YOUR OBJECTIVE → Only the number is needed: count the lines below that hold the string "content".

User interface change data

══════════════════════════════

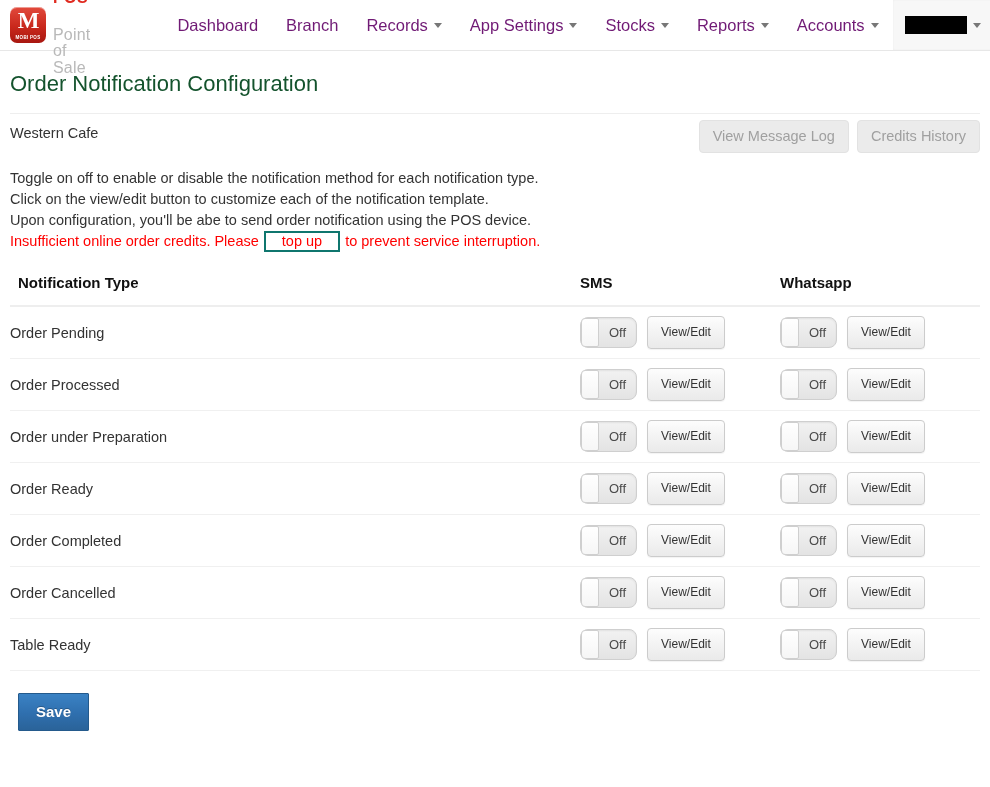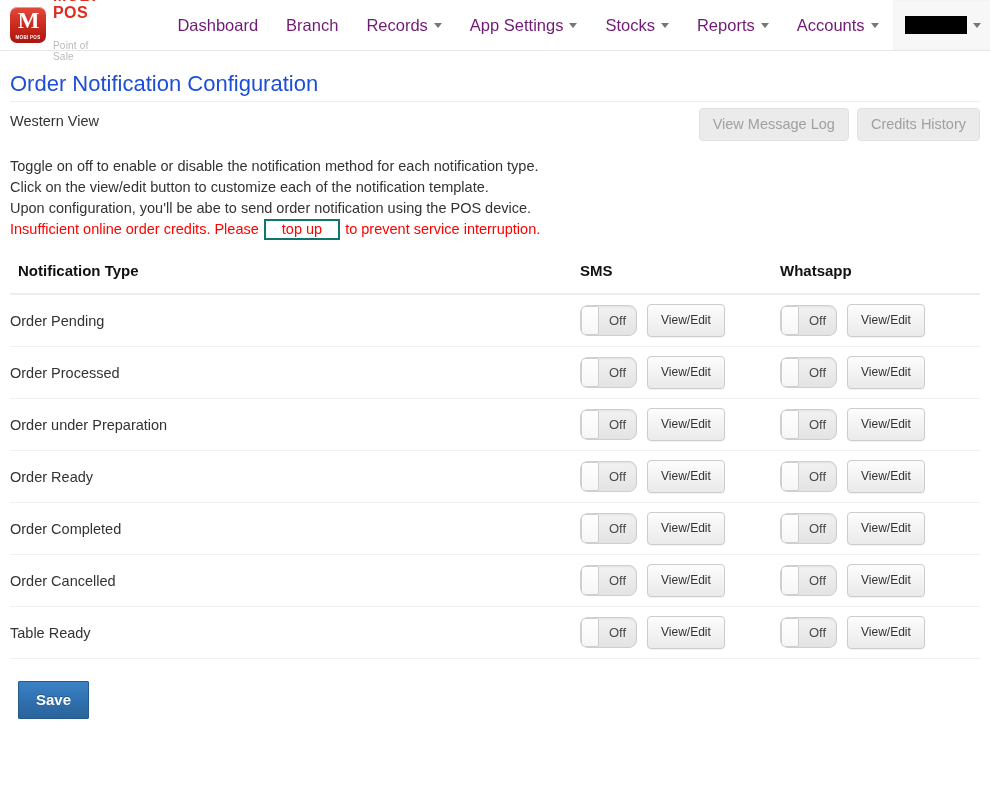--- a/index.html
+++ b/index.html
@@ -76,7 +76,7 @@
     letter-spacing: 0.4px;
   }
   .brand-sub {
-    font-size: 10px;
+    font-size: 16px;
     color: #b9b9b9;
     letter-spacing: 0.2px;
     margin-top: 20px;

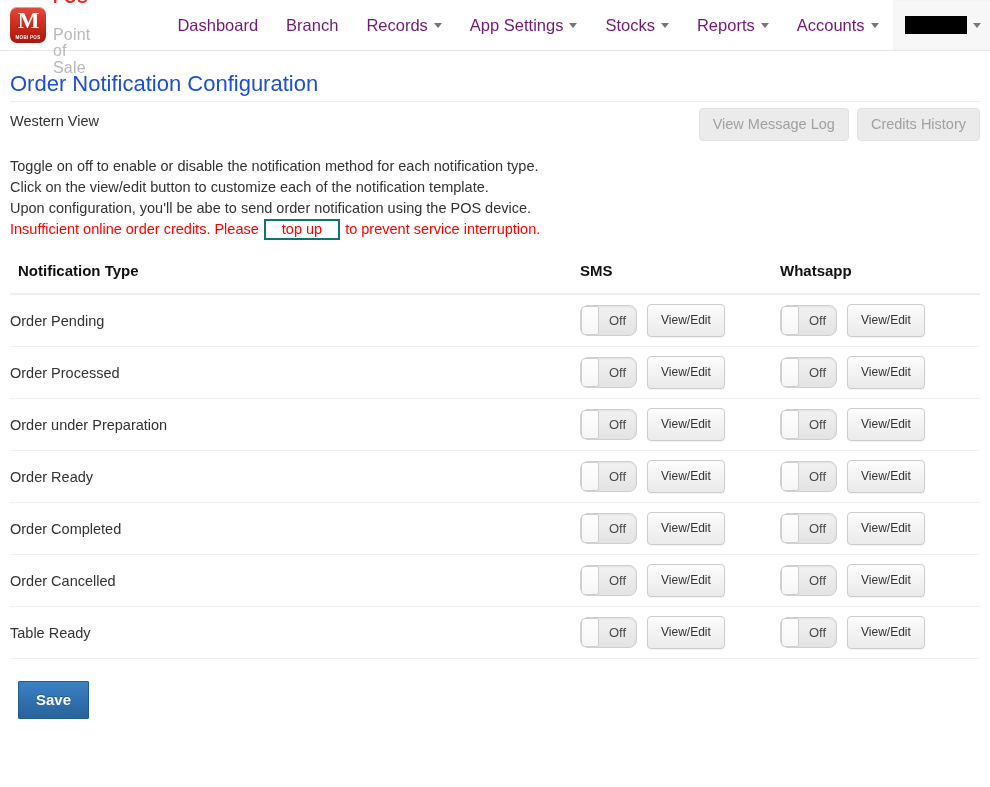--- a/index.html
+++ b/index.html
@@ -128,10 +128,10 @@
   }
   .page-title {
     font-size: 22px;
-    color: #1d4ed8;
+    color: #14532d;
     font-weight: normal;
     margin: 20px 0 0 0;
-    padding-bottom: 4px;
+    padding-bottom: 16px;
     border-bottom: 1px solid #eeeeee;
     width: 970px;
   }

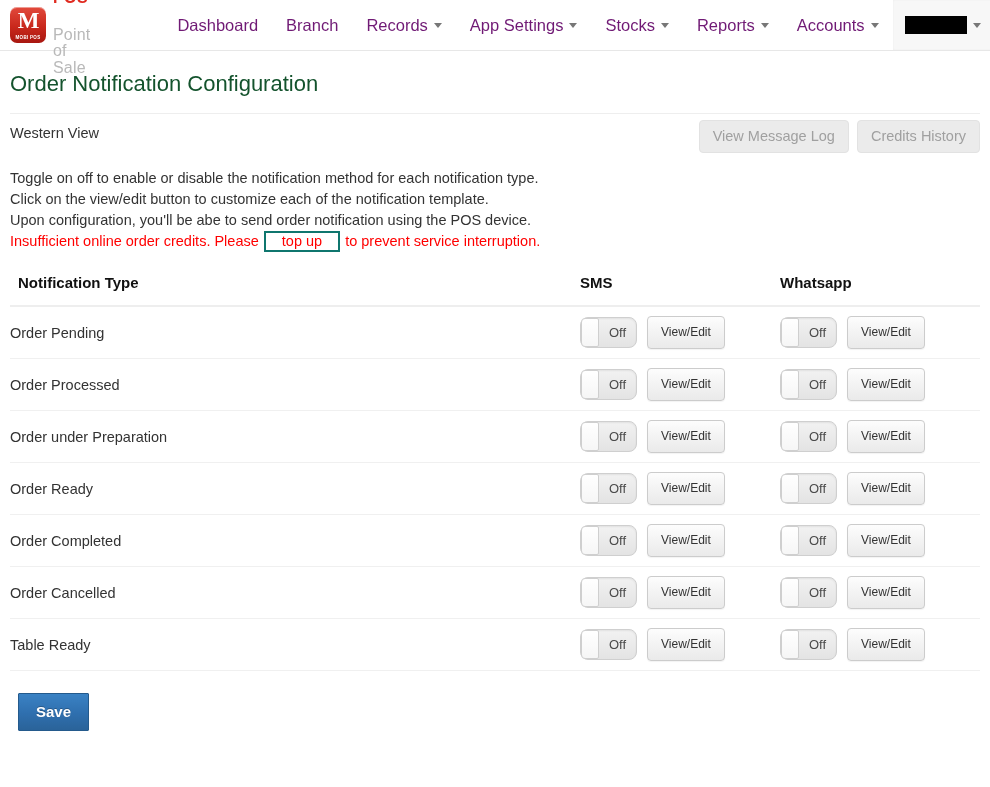--- a/index.html
+++ b/index.html
@@ -347,7 +347,7 @@
     <h1 class="page-title">Order Notification Configuration</h1>
 
     <div class="subhead-row">
-      <div class="shop-name">Western View</div>
+      <div class="shop-name">Western Cafe</div>
       <div class="header-buttons">
         <button class="btn-gray">View Message Log</button>
         <button class="btn-gray">Credits History</button>

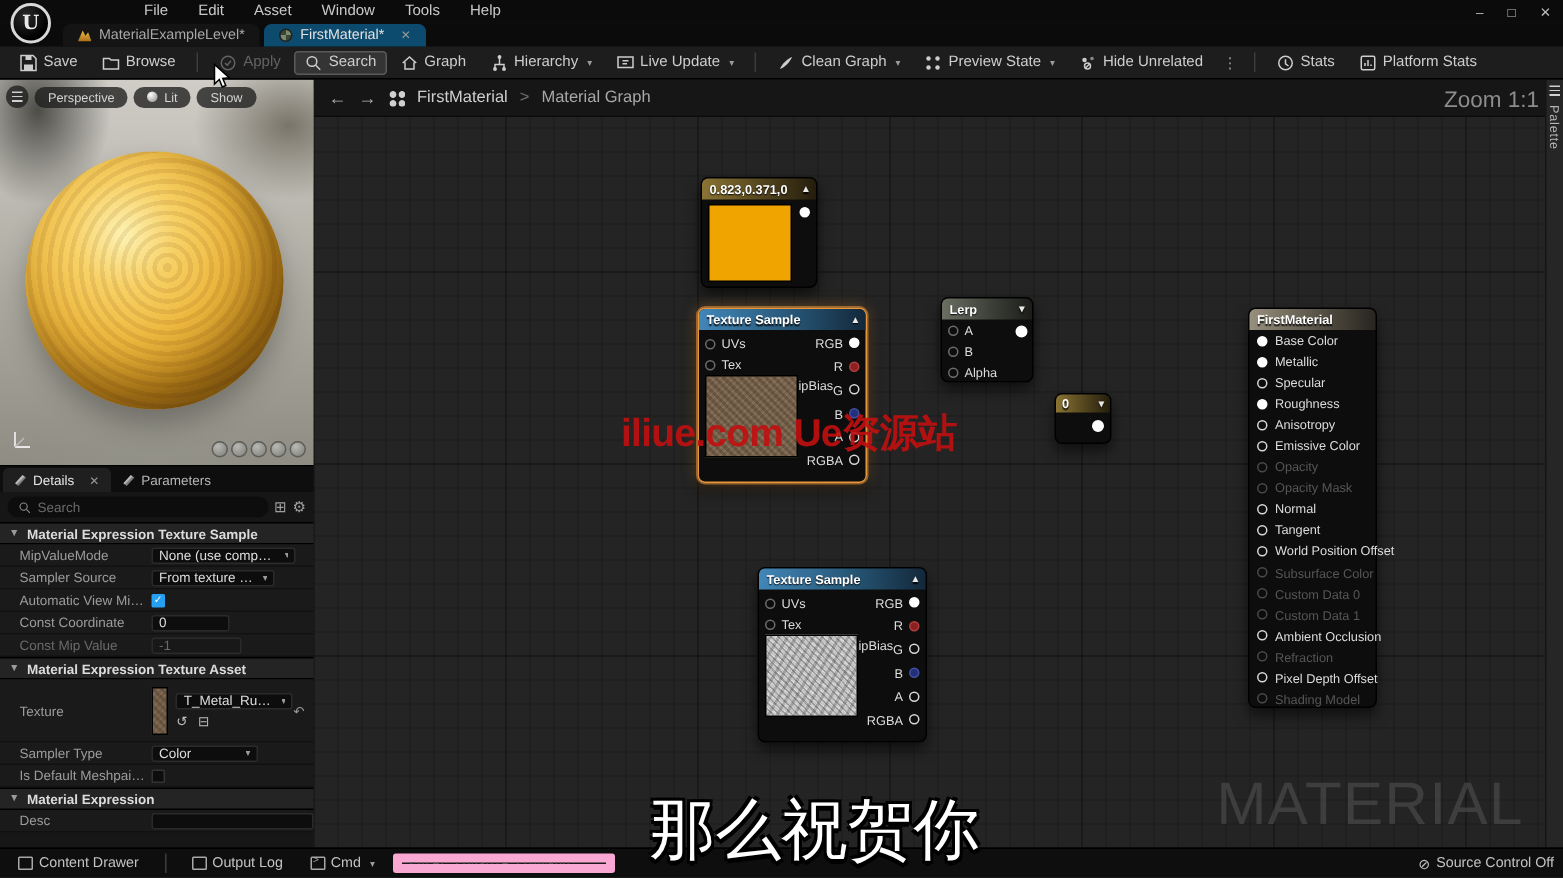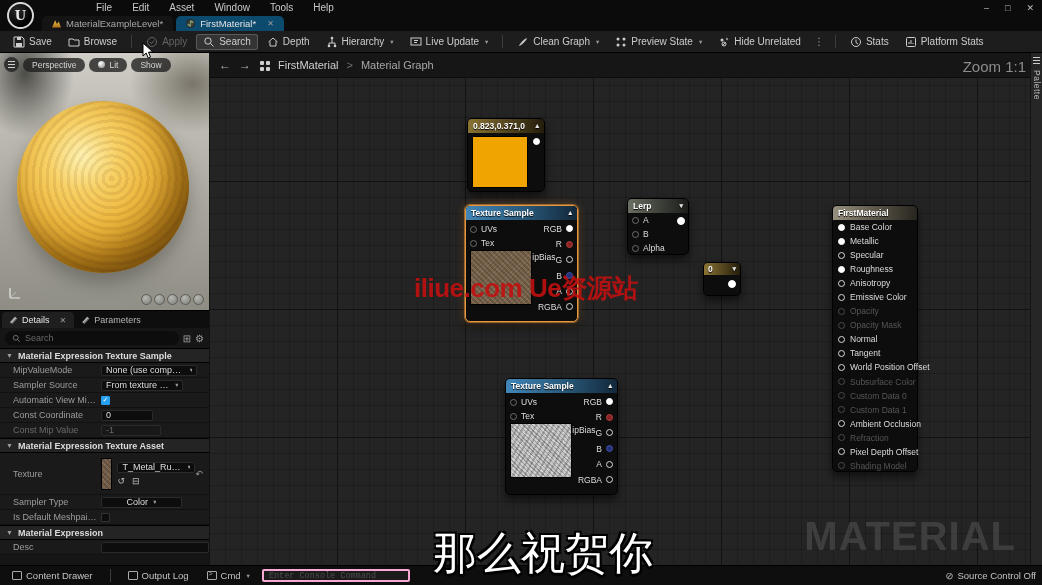--- a/index.html
+++ b/index.html
@@ -232,7 +232,7 @@
           <path d="M1.5 6L6 2l4.5 4M3 5.5V10h6V5.5" fill="none" stroke="#cdcdcd"></path>
         </svg>
       </span>
-    <span>Depth</span>
+    <span>Graph</span>
   </div>
   <div class="tbtn">
     <span class="tico">

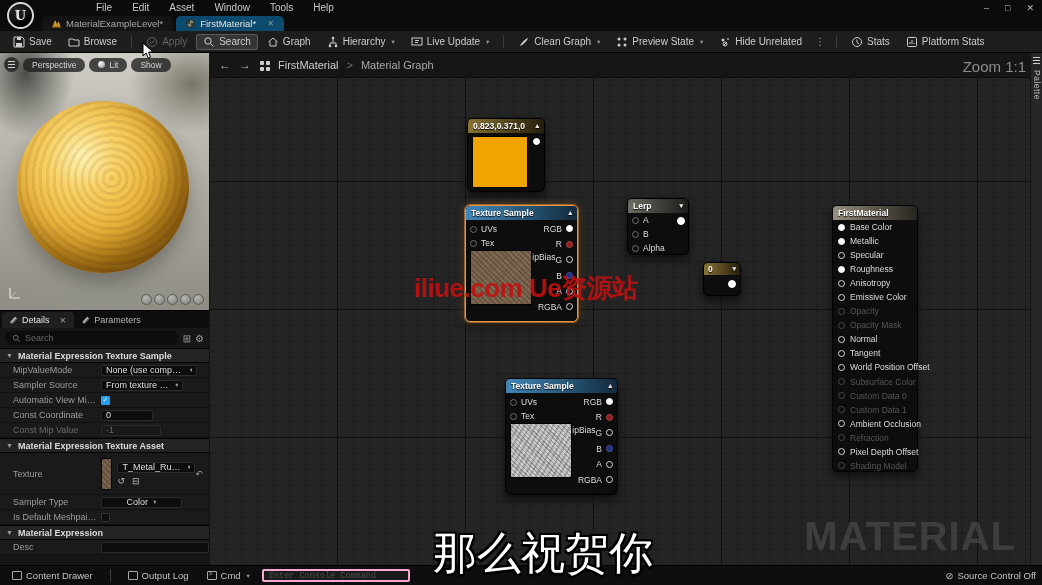--- a/index.html
+++ b/index.html
@@ -417,7 +417,7 @@
   </div>
   <div class="drow">
     <span class="dlabel">Sampler Type</span>
-    <span class="dd" style="width:81px;justify-content:center">
+    <span class="dd" style="width:71px;justify-content:space-between">
         <span>Color</span>
         <span class="caret">▾</span>
       </span>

══════════════════════════════

ANSWER TO THIS TASK → 2